What you should do: Pull out each line of the records below that contains the word "chart". Case counts, so match its capitalization.

(Stored data begins)

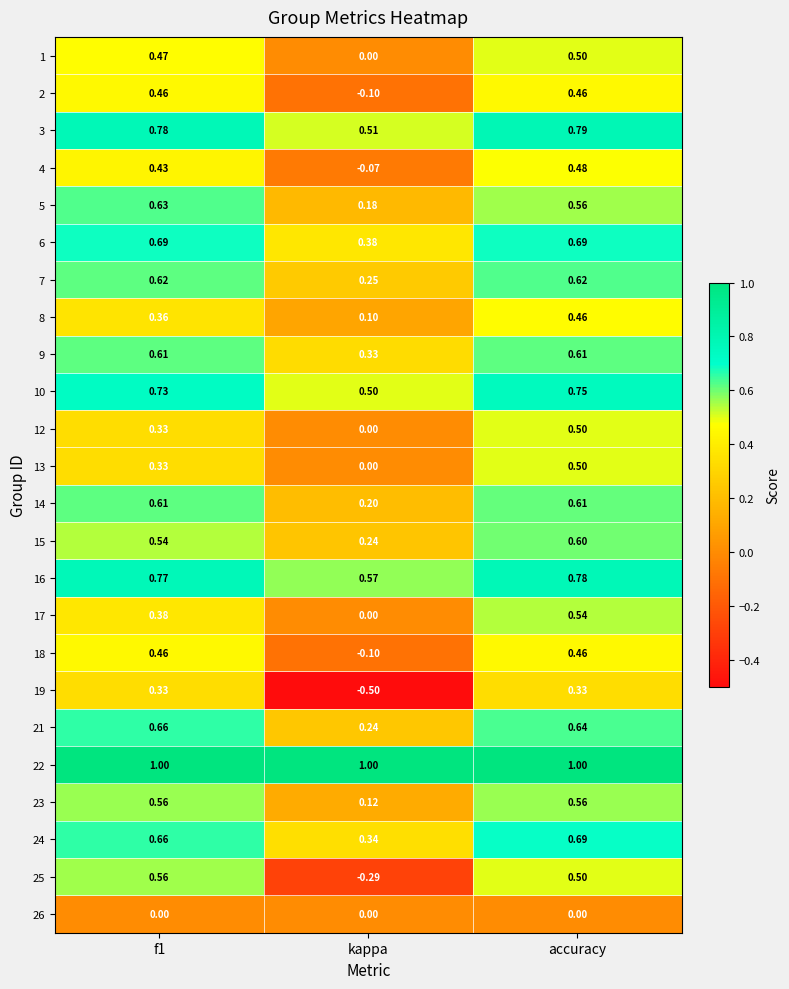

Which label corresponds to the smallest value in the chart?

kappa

(Stored data ends)
(Stored data begins)

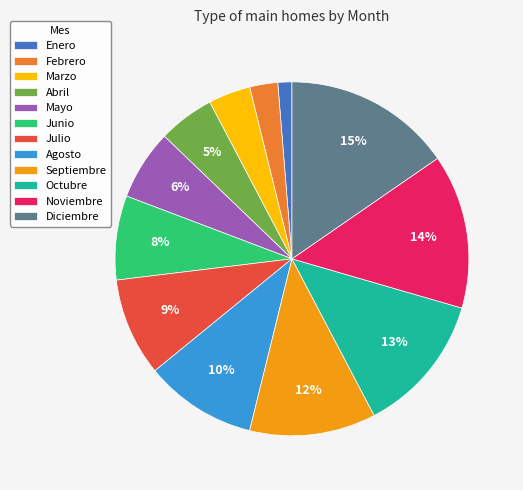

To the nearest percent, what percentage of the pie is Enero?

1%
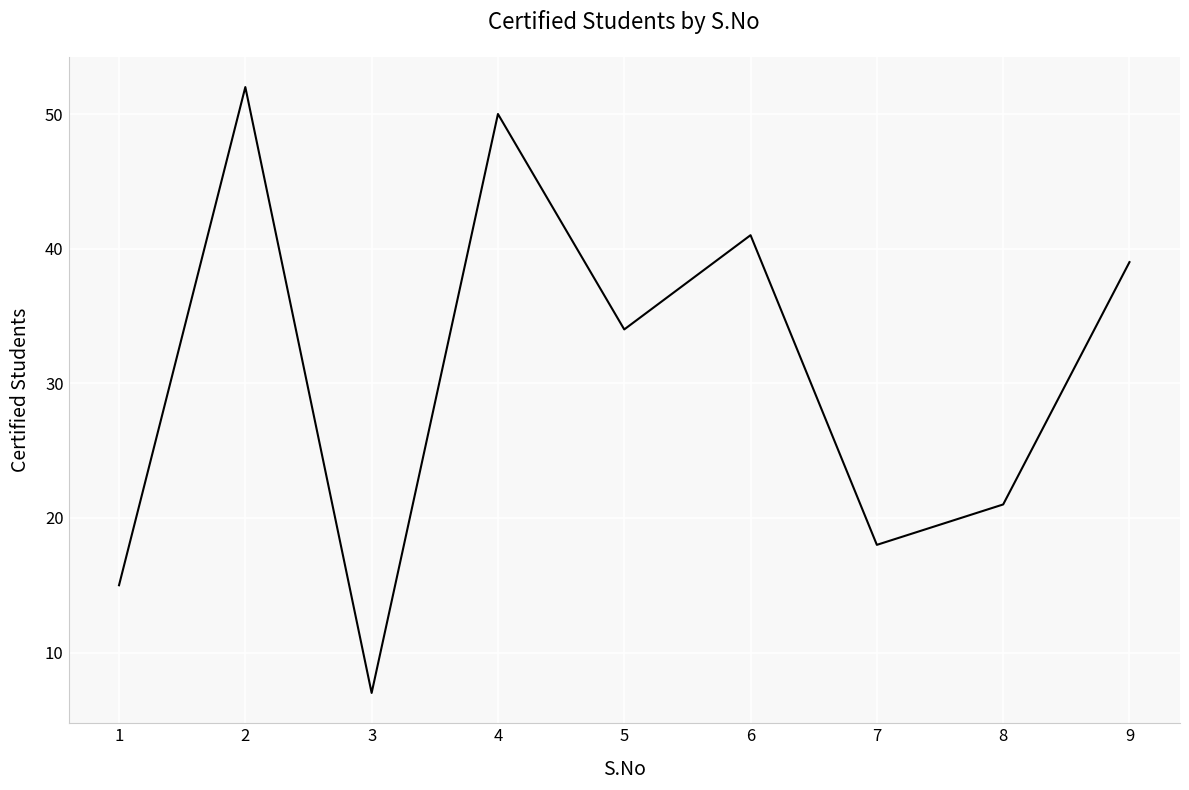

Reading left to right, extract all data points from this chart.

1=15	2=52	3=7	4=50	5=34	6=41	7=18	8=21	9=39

(Stored data ends)

Task answer:
Which label corresponds to the smallest value in the chart?
Reading left to right, extract all data points from this chart.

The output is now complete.